Effect of Long Employment Tenure Against the Charge of Loss of Trust and Confidence
There is a thought that an employee who has rendered several years of service is accorded leniency in disciplinary situations. However, this is not always the case since under certain circumstances, long years of service may aggravate the offense involving loss of trust.
In a case where the two employees had spent twenty-two (22) and nineteen (19) years of service with the company respectively and although they committed their only first offense, the Supreme Court upheld their dismissal nonetheless. The Court stated that the longer an employee stays in the service of the company, the greater is his responsibility for knowledge and compliance with the norms of conduct and the code of discipline in the company. (Central Pangasinan Electric Cooperative, Inc. vs. Macaraeg, G.R. No. 145800, January 22, 2003.)
The fact that an employee served the company for more than twenty (20) years with no negative record prior to his dismissal, does not call for such award of benefits since his violation reflects a regrettable
lack of loyalty and worse, betrayal of the company.
Long years of service may even militate against the claim of the employee of good faith in the commission of an unlawful act like the spiriting out of thirty (30) cases of canned soft drinks without the required documentation. (See Cruz vs. Coca-Cola Bottlers Phils., Inc., G.R. No. 165586, June 15, 2005.)
A PLDT employee who was positively identified as the installer of the illegal extension line for which he
was paid P2,500 was validly dismissed despite his 15 years of service with the company. An employee’s length of service with the company even aggravates his offense. He should have been more loyal to PLDT from which he derived his income for 15 years. (PLDT vs. Bolso, G.R. No. 159701, August 17, 2007.)
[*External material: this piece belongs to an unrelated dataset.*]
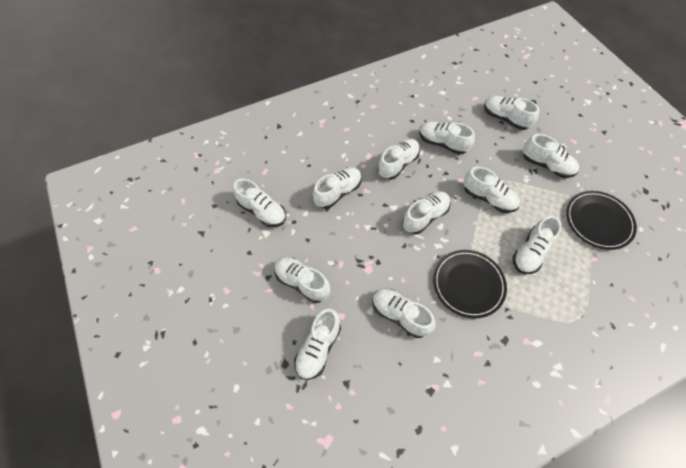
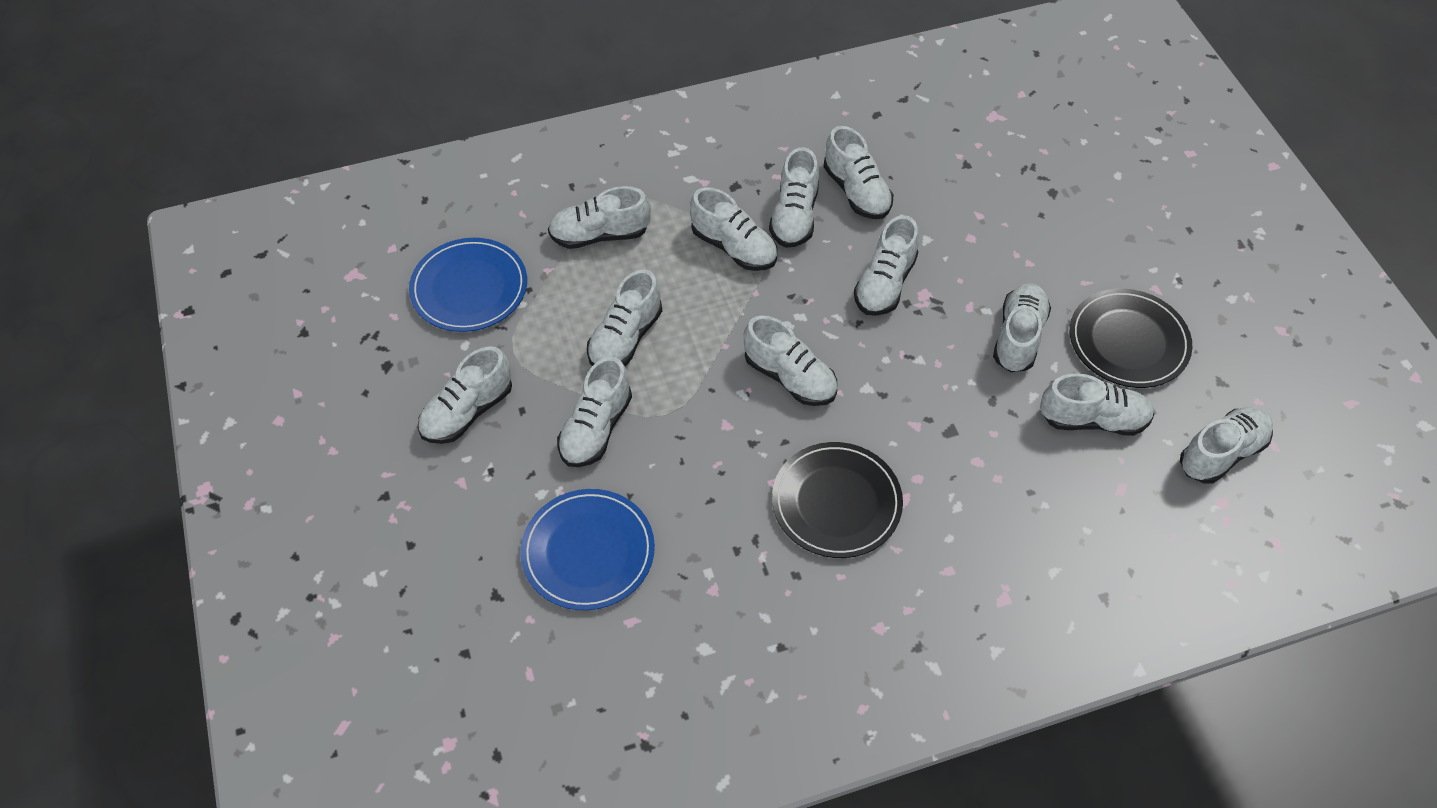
blue plate: none = 0 -> [409,238,527,332] [520,489,655,610] = 2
In a 2013 case, the Court ruled that length of service (11 years) can even be taken against a supervisory employee who committed willful breach of trust reposed in him by his employer for concealing the truth from the company which is clear disloyalty. (Moya vs. First Solid Rubber Industries, Inc., G.R. No. 184011, September 18, 2013.)
Indeed, length of service and a previously clean employment record cannot simply erase the gravity of the betrayal exhibited by a malfeasant employee. Length of service is not a bargaining chip that can simply be stacked against the employer. After all, an employer-employee relationship is symbiotic where both parties benefit from mutual loyalty and dedicated service.
If an employer had treated his employee well, has accorded him fairness and adequate compensation as determined by law, it is only fair to expect a long-time employee to return such fairness with at least some respect and honesty. Thus, it may be said that betrayal by a long-time employee is more insulting and odious for a fair employer. (Reno Foods, Inc. vs. (NLM) – KATIPUNAN, G.R. No. 164016, March 15, 2010.)